Brief: Print the text of every row below word for word, leaving out the pictures.
Data for review Start Marker
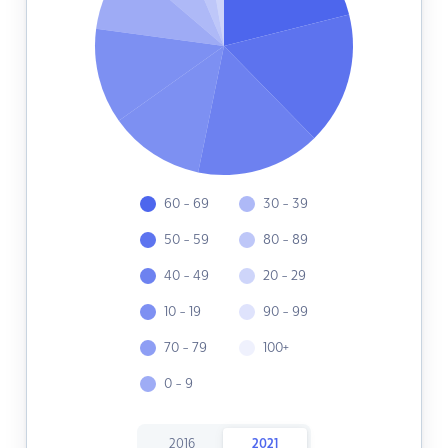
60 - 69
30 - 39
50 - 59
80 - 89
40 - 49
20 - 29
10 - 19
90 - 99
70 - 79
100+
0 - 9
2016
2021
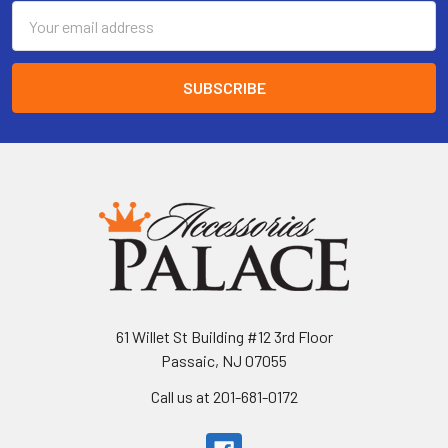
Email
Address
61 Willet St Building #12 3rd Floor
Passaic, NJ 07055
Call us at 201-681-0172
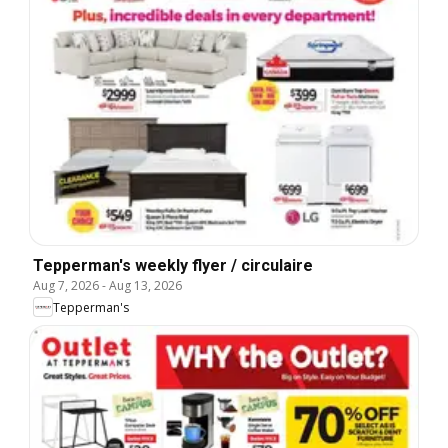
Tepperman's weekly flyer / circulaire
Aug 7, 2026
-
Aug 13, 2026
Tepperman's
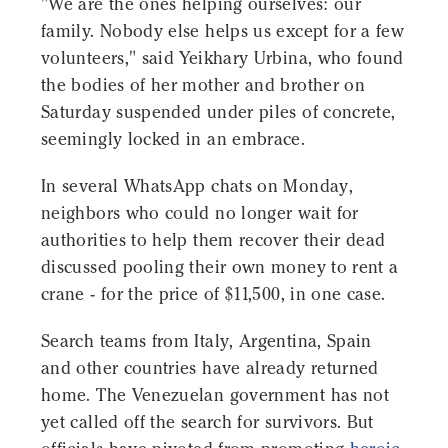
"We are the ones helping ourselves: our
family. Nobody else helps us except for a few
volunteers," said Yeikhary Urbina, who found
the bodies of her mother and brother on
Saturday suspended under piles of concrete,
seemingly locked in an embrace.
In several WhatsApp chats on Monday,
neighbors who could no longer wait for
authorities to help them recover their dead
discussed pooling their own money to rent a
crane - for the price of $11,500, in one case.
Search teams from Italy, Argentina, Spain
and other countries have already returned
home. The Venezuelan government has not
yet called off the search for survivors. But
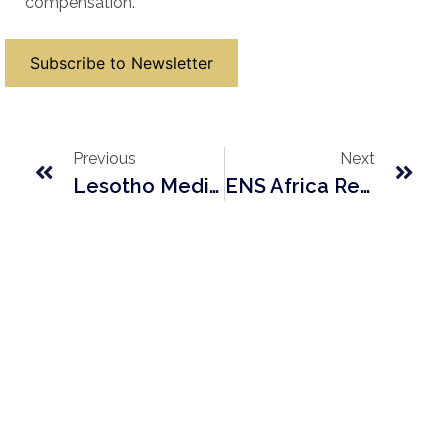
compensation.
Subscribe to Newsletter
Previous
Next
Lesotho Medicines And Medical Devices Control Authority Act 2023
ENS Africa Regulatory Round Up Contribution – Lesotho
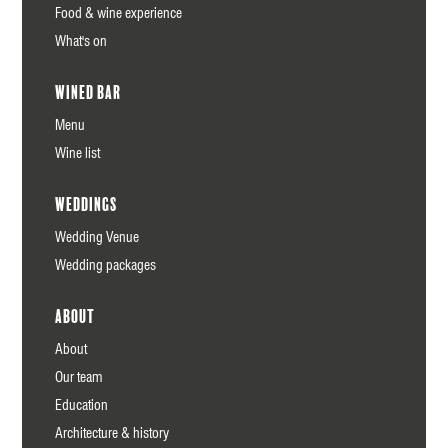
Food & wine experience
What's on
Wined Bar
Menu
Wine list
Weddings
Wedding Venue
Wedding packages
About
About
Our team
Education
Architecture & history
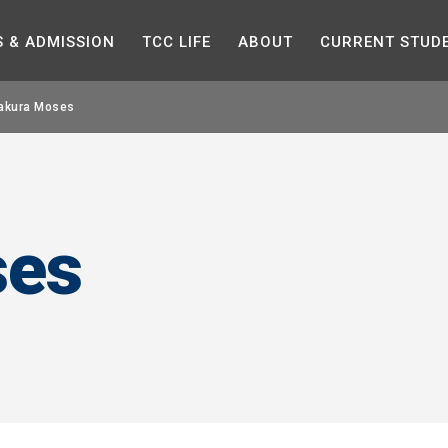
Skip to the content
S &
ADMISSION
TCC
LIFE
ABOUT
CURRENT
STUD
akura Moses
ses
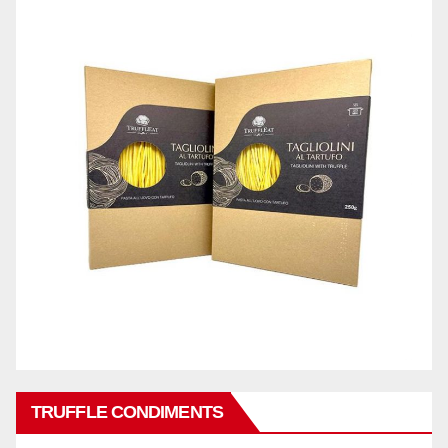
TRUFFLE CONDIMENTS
Data for review End Marker
Response:
60 - 69
30 - 39
50 - 59
80 - 89
40 - 49
20 - 29
10 - 19
90 - 99
70 - 79
100+
0 - 9
2016
2021
Email
Address
61 Willet St Building #12 3rd Floor
Passaic, NJ 07055
Call us at 201-681-0172
Tepperman's weekly flyer / circulaire
Aug 7, 2026
-
Aug 13, 2026
Tepperman's
"We are the ones helping ourselves: our
family. Nobody else helps us except for a few
volunteers," said Yeikhary Urbina, who found
the bodies of her mother and brother on
Saturday suspended under piles of concrete,
seemingly locked in an embrace.
In several WhatsApp chats on Monday,
neighbors who could no longer wait for
authorities to help them recover their dead
discussed pooling their own money to rent a
crane - for the price of $11,500, in one case.
Search teams from Italy, Argentina, Spain
and other countries have already returned
home. The Venezuelan government has not
yet called off the search for survivors. But
compensation.
Subscribe to Newsletter
Previous
Next
Lesotho Medicines And Medical Devices Control Authority Act 2023
ENS Africa Regulatory Round Up Contribution – Lesotho
Food & wine experience
What's on
Wined Bar
Menu
Wine list
Weddings
Wedding Venue
Wedding packages
About
About
Our team
Education
Architecture & history
Skip to the content
S &
ADMISSION
TCC
LIFE
ABOUT
CURRENT
STUD
akura Moses
ses
TRUFFLE CONDIMENTS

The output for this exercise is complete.